On “jural” and Hohfeld
Klein uses the phrase “jural relations”. For me, this term smacks of Wesley N. Hohfeld and Hohfeld’s analysis of rights and duties. I did a rather unscientific search for use of the phrase. It remains very popular in US legal literature (it seems relatively unusual in Britain). While it can be found in the 19th century (which does not surprise me), I suspect that much of its popularity in the United States stems from Albert Kocourek’s book, Jural Relations, published in 1927. Hohfeld, if different from Kocourek, is undoubtedly the hero of this type of analysis of law and indeed statutes.
There can be little doubt that his type of analytical thinking is valuable. And I cannot help observing that it seems to be property lawyers who are most attracted to it. Indeed, the last time Hohfeld was mentioned to me in conversation was by a young colleague who was a property lawyer discussing the theory of property law. Most analysis in Scots law starts off with discussing the fundamental distinction between rights in rem and rights in personam.

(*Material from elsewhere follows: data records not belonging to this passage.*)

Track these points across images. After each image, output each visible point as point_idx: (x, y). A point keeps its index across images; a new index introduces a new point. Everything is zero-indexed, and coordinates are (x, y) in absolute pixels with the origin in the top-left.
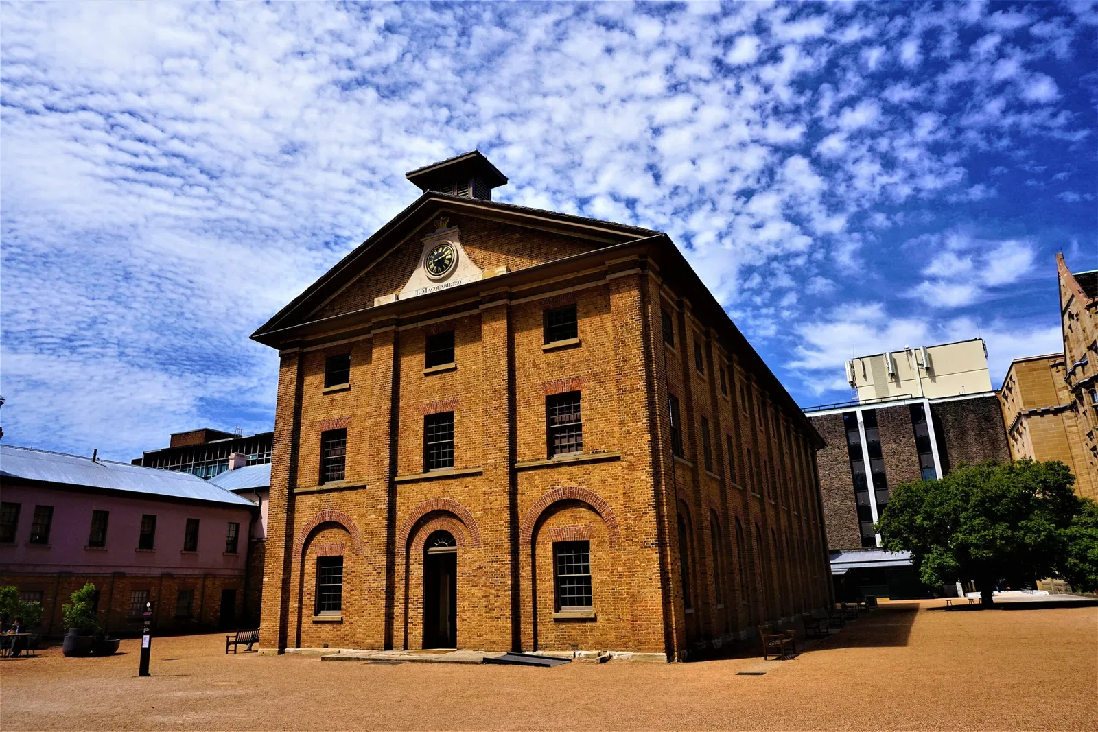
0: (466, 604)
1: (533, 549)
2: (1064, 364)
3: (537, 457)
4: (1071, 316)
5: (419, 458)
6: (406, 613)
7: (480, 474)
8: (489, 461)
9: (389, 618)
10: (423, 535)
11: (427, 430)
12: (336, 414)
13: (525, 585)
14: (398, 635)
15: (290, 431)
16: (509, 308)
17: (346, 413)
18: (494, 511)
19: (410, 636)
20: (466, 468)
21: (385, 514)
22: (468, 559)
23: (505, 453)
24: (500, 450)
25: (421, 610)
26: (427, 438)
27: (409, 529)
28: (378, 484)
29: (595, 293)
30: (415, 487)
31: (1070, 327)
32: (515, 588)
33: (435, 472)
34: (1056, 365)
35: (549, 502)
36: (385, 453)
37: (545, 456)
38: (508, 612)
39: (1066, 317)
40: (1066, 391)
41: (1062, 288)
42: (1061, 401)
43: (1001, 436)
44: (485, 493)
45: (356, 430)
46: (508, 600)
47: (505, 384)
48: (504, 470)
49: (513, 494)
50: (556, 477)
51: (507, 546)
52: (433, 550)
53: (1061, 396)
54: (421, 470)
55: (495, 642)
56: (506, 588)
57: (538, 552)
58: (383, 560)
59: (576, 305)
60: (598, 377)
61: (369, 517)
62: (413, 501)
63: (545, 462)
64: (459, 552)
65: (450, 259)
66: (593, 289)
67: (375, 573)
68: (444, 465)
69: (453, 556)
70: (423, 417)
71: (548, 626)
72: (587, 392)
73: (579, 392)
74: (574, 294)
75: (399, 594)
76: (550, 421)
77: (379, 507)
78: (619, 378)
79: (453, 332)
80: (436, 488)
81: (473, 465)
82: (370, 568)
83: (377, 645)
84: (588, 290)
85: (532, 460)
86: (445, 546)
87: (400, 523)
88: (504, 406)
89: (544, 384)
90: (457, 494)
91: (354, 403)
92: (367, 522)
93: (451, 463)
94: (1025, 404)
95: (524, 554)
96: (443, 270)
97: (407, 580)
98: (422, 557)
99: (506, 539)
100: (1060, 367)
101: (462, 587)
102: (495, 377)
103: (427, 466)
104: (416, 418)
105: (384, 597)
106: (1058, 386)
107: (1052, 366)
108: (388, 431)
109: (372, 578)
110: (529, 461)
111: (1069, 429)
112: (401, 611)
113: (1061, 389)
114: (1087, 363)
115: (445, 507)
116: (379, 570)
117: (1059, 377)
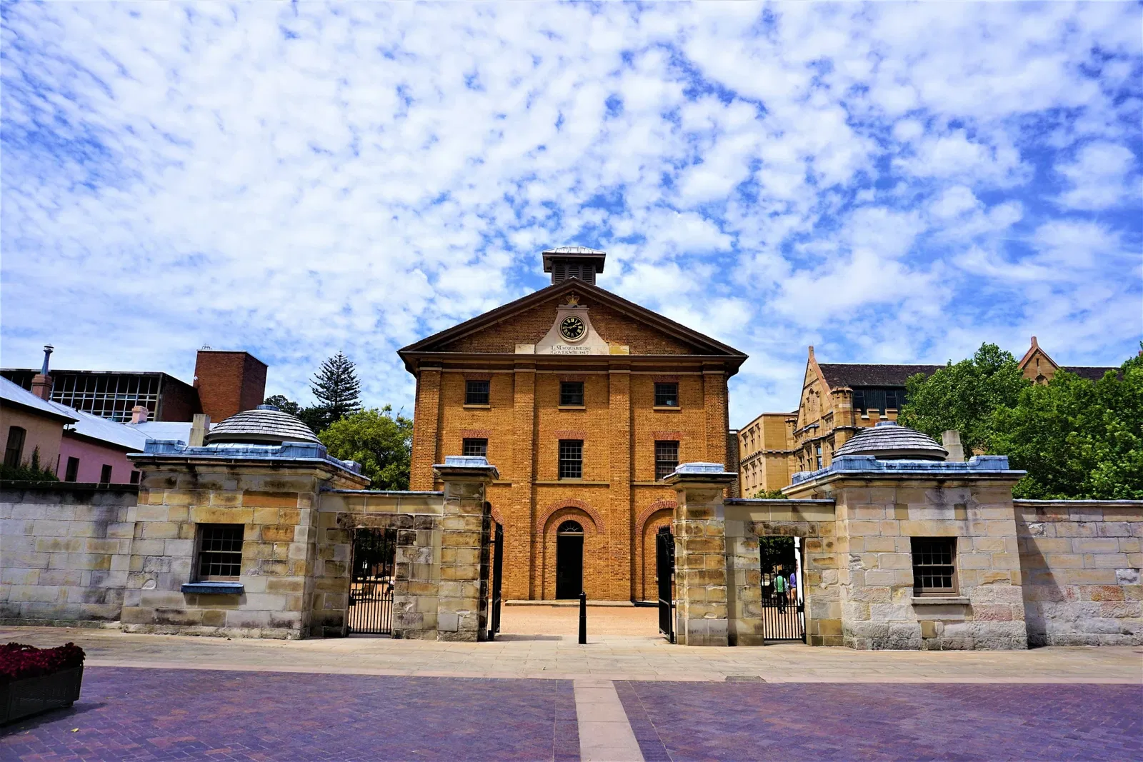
0: (591, 570)
1: (643, 538)
2: (795, 422)
3: (648, 479)
4: (812, 392)
5: (555, 469)
6: (543, 576)
7: (608, 486)
8: (615, 478)
9: (532, 578)
10: (557, 523)
11: (561, 450)
12: (476, 426)
13: (638, 560)
14: (539, 590)
15: (434, 434)
16: (631, 375)
17: (489, 427)
18: (619, 512)
19: (546, 591)
20: (594, 480)
21: (529, 506)
22: (592, 541)
23: (627, 475)
24: (624, 472)
25: (555, 573)
26: (561, 456)
27: (545, 519)
28: (522, 484)
29: (692, 379)
30: (551, 490)
31: (808, 399)
32: (632, 561)
33: (565, 480)
34: (789, 422)
35: (656, 509)
36: (528, 463)
37: (654, 479)
38: (628, 576)
39: (807, 391)
40: (792, 441)
41: (809, 370)
42: (788, 448)
43: (736, 464)
44: (612, 499)
45: (496, 441)
46: (628, 568)
47: (627, 428)
48: (626, 485)
49: (632, 501)
50: (661, 494)
51: (628, 535)
52: (566, 533)
53: (788, 444)
54: (556, 478)
55: (618, 595)
56: (627, 561)
57: (646, 539)
58: (528, 538)
59: (677, 384)
60: (692, 434)
61: (514, 507)
62: (550, 498)
63: (654, 483)
64: (586, 536)
65: (581, 330)
66: (690, 376)
67: (520, 547)
68: (573, 476)
69: (581, 539)
70: (557, 440)
71: (652, 586)
72: (684, 443)
73: (678, 441)
74: (677, 377)
75: (539, 562)
76: (657, 457)
77: (523, 501)
78: (709, 437)
79: (583, 383)
80: (569, 492)
81: (599, 479)
82: (516, 543)
83: (523, 596)
84: (687, 376)
85: (644, 481)
86: (573, 531)
87: (539, 514)
88: (627, 443)
89: (654, 433)
90: (586, 498)
91: (494, 420)
92: (513, 511)
93: (579, 475)
94: (766, 446)
95: (638, 540)
96: (575, 336)
97: (544, 553)
98: (555, 537)
99: (627, 530)
100: (791, 423)
101: (587, 558)
102: (620, 422)
103: (561, 475)
104: (552, 440)
105: (529, 564)
106: (788, 437)
107: (786, 422)
108: (530, 447)
109: (518, 550)
110: (642, 481)
111: (790, 468)
112: (539, 573)
113: (790, 439)
114: (818, 427)
115: (577, 506)
116: (524, 545)
117: (790, 430)
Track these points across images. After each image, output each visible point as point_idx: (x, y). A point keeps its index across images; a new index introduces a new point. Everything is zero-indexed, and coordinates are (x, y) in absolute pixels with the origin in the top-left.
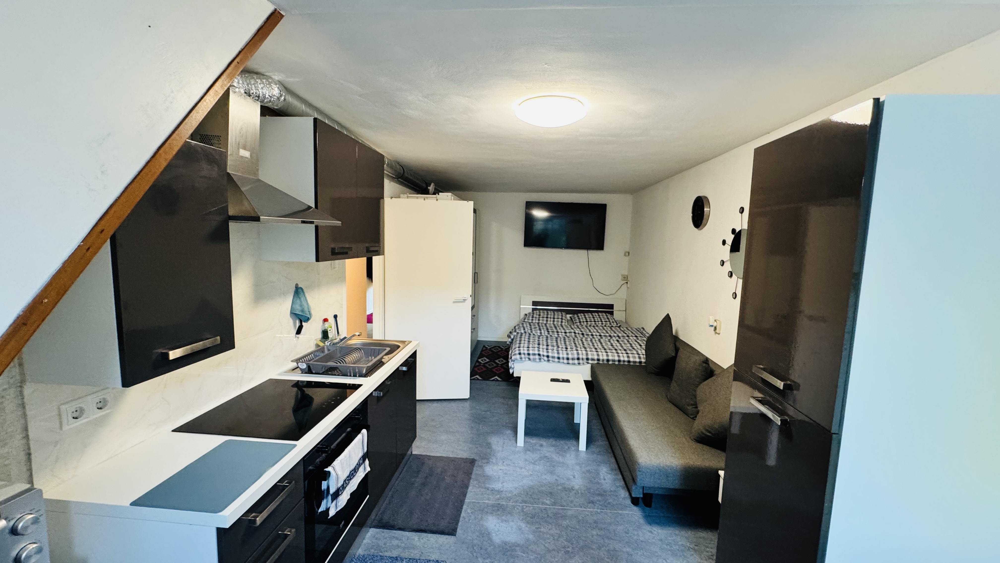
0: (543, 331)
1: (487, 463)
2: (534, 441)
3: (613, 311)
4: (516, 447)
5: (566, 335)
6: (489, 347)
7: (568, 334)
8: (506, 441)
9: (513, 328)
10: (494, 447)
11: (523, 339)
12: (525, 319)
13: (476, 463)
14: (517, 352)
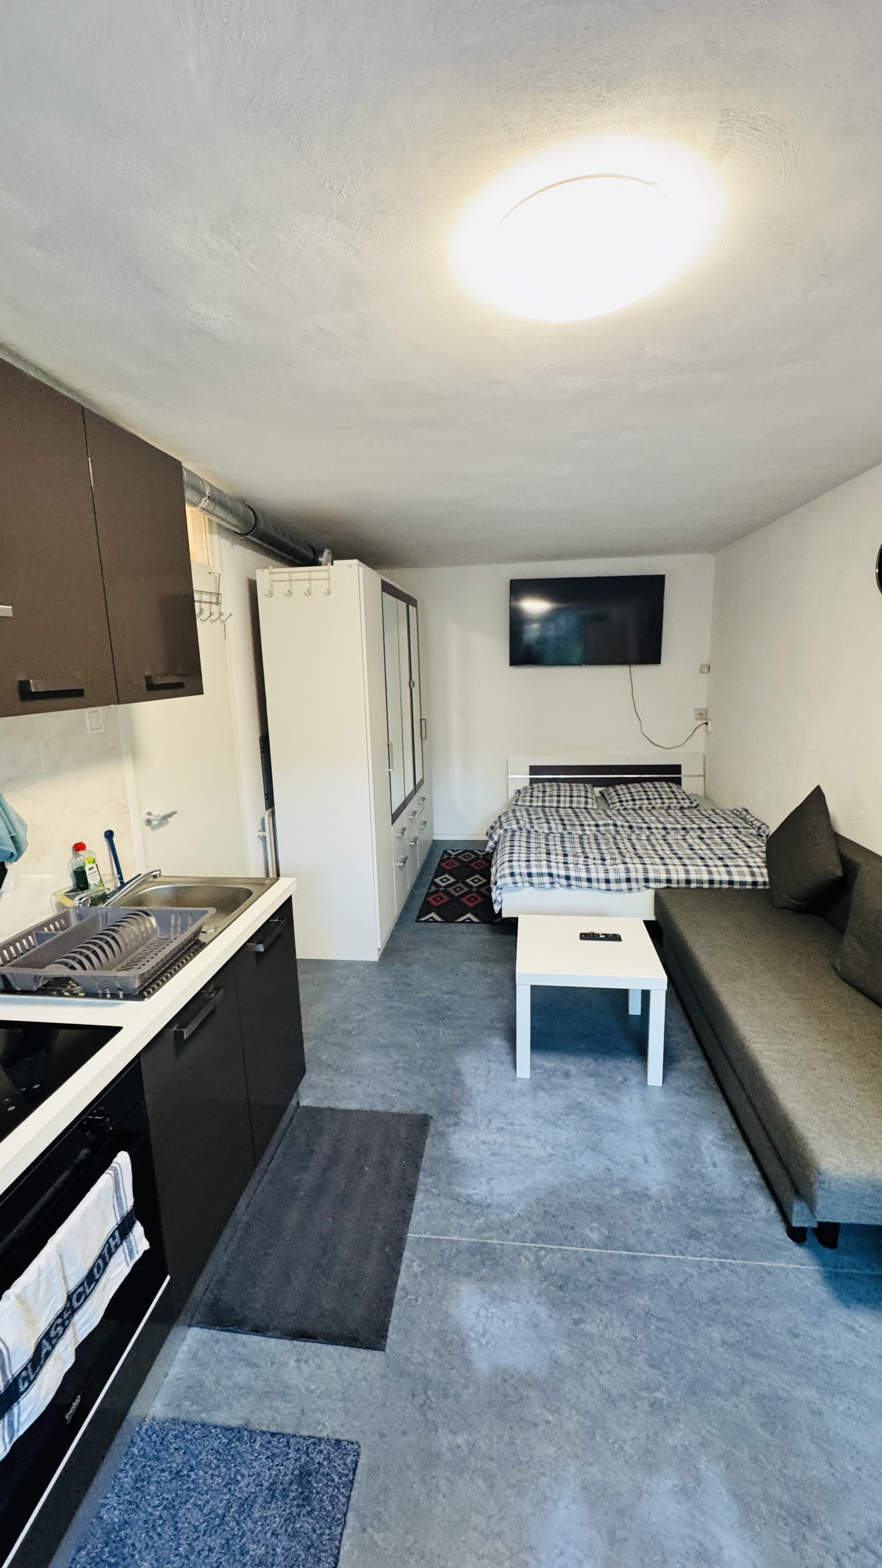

Indeed, in teaching first-year Roman law, we are careful to try to get the students to understand the distinction, and indeed its historical relationship to the drafting of the praetorian formulae for litigation. It is both interesting in itself and definitely helps with getting to grips with Scots property law which the students encounter the following year.
As someone who is more historian than philosopher of law, what I tend to find most interesting is the intellectual background of Hohfeld’s work in German analytical legal thinking of the second half of the nineteenth century. I also speculate whether his early death and the collection of his writings by W. W. Cook served to magnify his significance and help perpetuate his memory.
I have never found this type of analytical jurisprudence very interesting, though I would not deny its importance. I am always impressed and intrigued by it. But I just tend to see the world as messier. I see law as influenced by all kinds of factors and indeed as having all kind of aspects. This type of analysis is imposed on the complex reality created by history.
Law is messy
In this I note Klein’s comment in this chapter that laws often conflict. I agree.
I think it is my understanding of the legal world as historical, complex, and messy that attracted me to Smith’s theory of jurisprudence. His theory that justice emerged from human activity and understanding through the mechanisms of sympathy and propriety was plausible. A socially created natural law emerged through human activity. Commutative justice was a human creation that was embodied in laws as society developed courts and legislatures through the increasing division of labour that reflected economic development. While this could be turned into a proto-Marxist historical theory of economic stages, I think it is much richer. Indeed, I think it is no surprise that Smith praises Grotius’s theory of natural law, where natural law would be binding even without a God, and also praises, as Knud Haakonssen has emphasised, the Cocceji (Heinrich and Samuel).